Stored data entries:
BEGIN

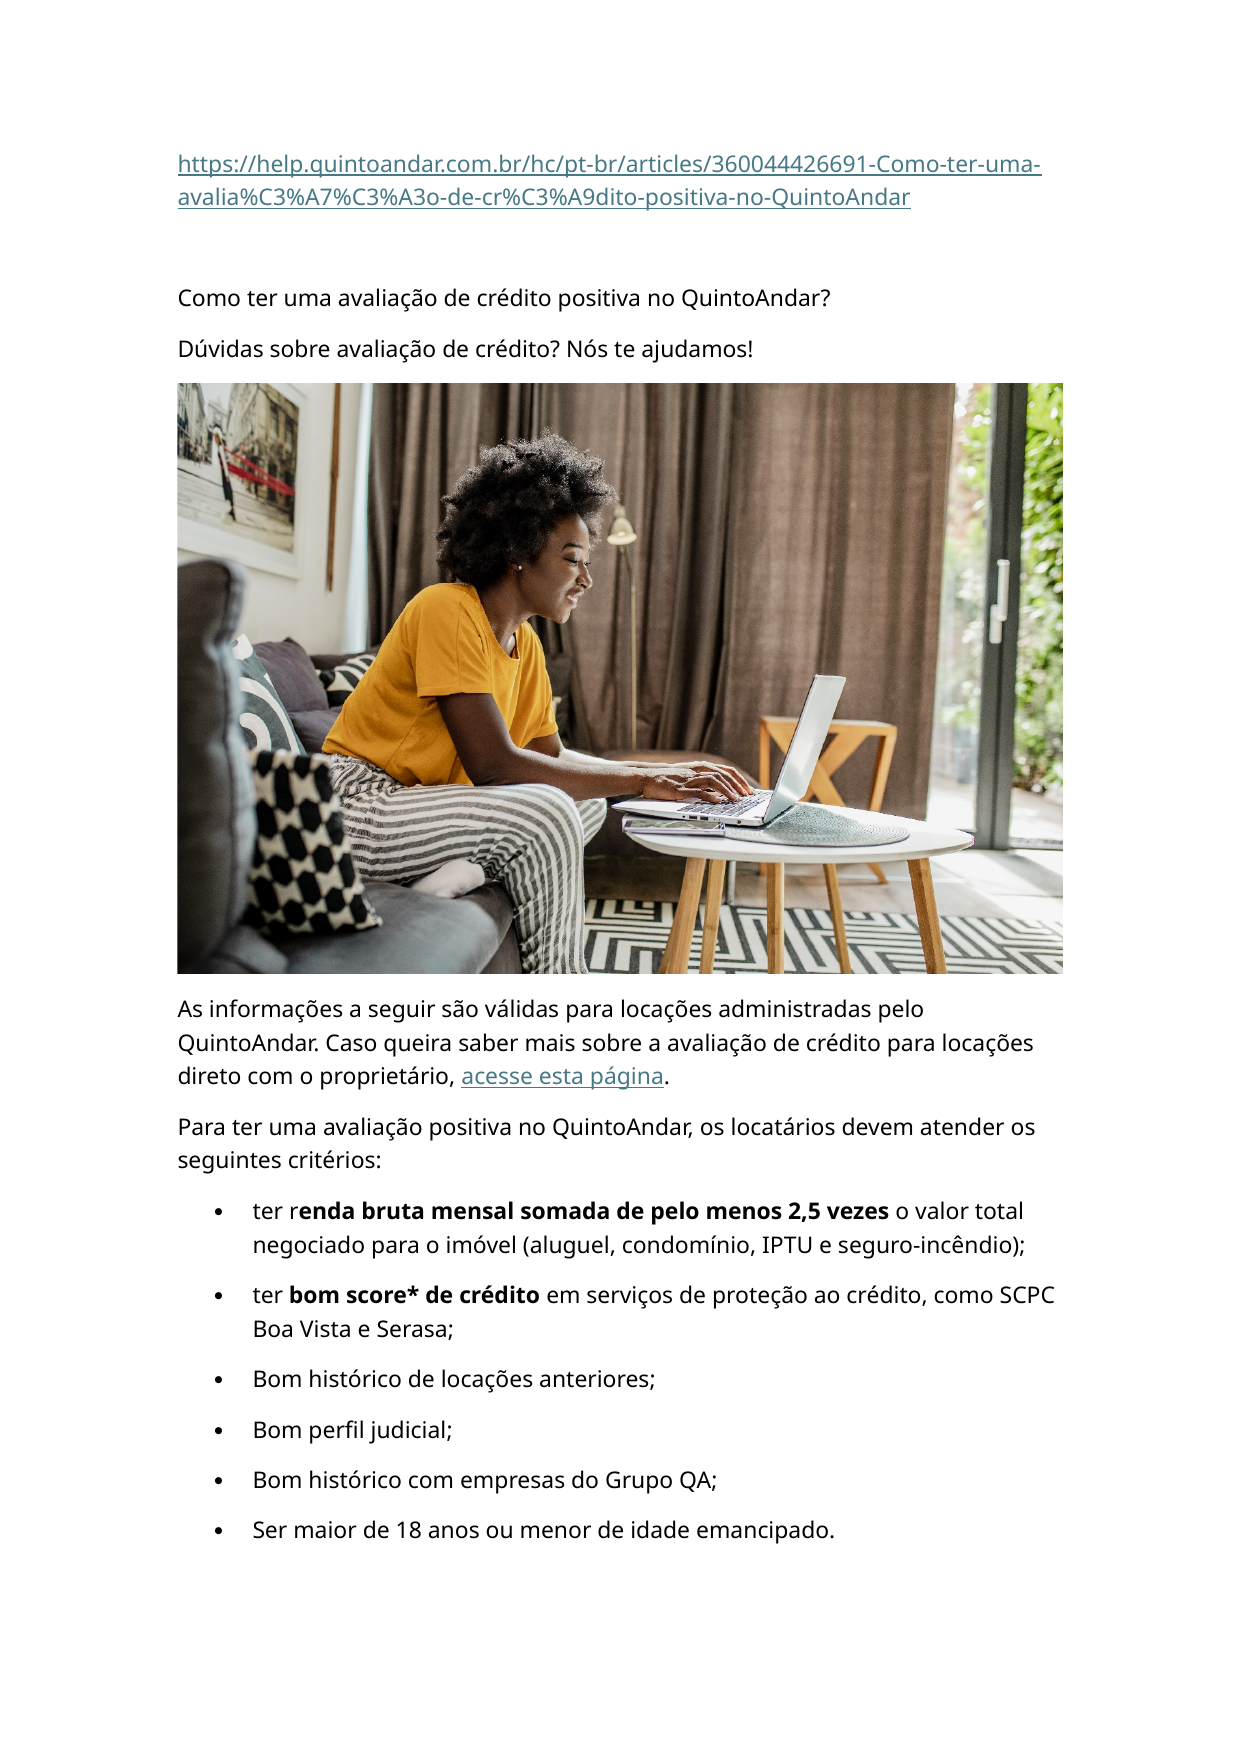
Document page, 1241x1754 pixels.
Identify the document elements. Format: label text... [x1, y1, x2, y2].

list Ser maior de 18 anos ou menor de idade emancipado. [215, 1514, 1063, 1546]
text As informações a seguir são válidas para locações administradas pelo QuintoAndar. Caso queira saber mais sobre a avaliação de crédito para locações direto com o proprietário, acesse esta página. [177, 993, 1063, 1091]
text Para ter uma avaliação positiva no QuintoAndar, os locatários devem atender os seguintes critérios: [177, 1111, 1063, 1176]
list Bom perfil judicial; [215, 1413, 1063, 1445]
list Bom histórico com empresas do Grupo QA; [215, 1464, 1063, 1495]
list Bom histórico de locações anteriores; [215, 1363, 1063, 1394]
list ter renda bruta mensal somada de pelo menos 2,5 vezes o valor total negociado para o imóvel (aluguel, condomínio, IPTU e seguro-incêndio); [215, 1195, 1063, 1260]
text https://help.quintoandar.com.br/hc/pt-br/articles/360044426691-Como-ter-uma-avalia%C3%A7%C3%A3o-de-cr%C3%A9dito-positiva-no-QuintoAndar [177, 148, 1063, 213]
text Dúvidas sobre avaliação de crédito? Nós te ajudamos! [177, 333, 1063, 364]
text Como ter uma avaliação de crédito positiva no QuintoAndar? [177, 282, 1063, 313]
picture [177, 383, 1063, 974]
list ter bom score* de crédito em serviços de proteção ao crédito, como SCPC Boa Vista e Serasa; [215, 1279, 1063, 1344]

END

• _INSTRUCTION_: Go through the entries above and copy every line containing "sobre".

• _OUTPUT BELOW_:
text As informações a seguir são válidas para locações administradas pelo QuintoAndar. Caso queira saber mais sobre a avaliação de crédito para locações direto com o proprietário, acesse esta página. [177, 993, 1063, 1091]
text Dúvidas sobre avaliação de crédito? Nós te ajudamos! [177, 333, 1063, 364]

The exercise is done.